Dataset entries
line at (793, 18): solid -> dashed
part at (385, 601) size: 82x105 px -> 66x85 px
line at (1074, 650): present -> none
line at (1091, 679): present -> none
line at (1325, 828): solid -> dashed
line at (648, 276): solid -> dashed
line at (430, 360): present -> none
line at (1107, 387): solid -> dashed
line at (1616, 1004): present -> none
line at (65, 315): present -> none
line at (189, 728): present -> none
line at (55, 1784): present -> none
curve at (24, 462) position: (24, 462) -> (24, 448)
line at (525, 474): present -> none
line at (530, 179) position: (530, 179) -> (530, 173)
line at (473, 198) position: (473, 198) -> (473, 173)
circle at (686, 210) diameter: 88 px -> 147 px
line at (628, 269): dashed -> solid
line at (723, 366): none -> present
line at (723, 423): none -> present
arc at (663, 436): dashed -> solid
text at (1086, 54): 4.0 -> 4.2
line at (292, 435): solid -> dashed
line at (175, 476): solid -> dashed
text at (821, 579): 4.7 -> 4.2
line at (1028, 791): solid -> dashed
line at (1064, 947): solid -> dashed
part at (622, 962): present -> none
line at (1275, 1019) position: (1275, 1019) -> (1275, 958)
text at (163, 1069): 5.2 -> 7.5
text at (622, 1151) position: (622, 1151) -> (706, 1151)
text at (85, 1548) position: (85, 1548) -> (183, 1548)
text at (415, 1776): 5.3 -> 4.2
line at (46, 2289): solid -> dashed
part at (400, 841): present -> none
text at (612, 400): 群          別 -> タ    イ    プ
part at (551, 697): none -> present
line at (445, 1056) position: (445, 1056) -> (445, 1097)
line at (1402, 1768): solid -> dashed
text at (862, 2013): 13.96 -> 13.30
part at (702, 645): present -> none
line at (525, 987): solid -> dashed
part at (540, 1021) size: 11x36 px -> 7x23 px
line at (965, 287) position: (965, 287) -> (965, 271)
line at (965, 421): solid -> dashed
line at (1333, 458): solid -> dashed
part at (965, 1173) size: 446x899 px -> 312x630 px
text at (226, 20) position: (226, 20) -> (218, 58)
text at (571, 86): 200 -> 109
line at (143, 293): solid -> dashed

◆ **AIM**
In the records from the start through the line containing "line at (648, 276): solid -> dashed", inclusive, replace "solid" with "continuous". Give back those lines, otherwise unchanged.

◆ **RESPONSE BELOW**
line at (793, 18): continuous -> dashed
part at (385, 601) size: 82x105 px -> 66x85 px
line at (1074, 650): present -> none
line at (1091, 679): present -> none
line at (1325, 828): continuous -> dashed
line at (648, 276): continuous -> dashed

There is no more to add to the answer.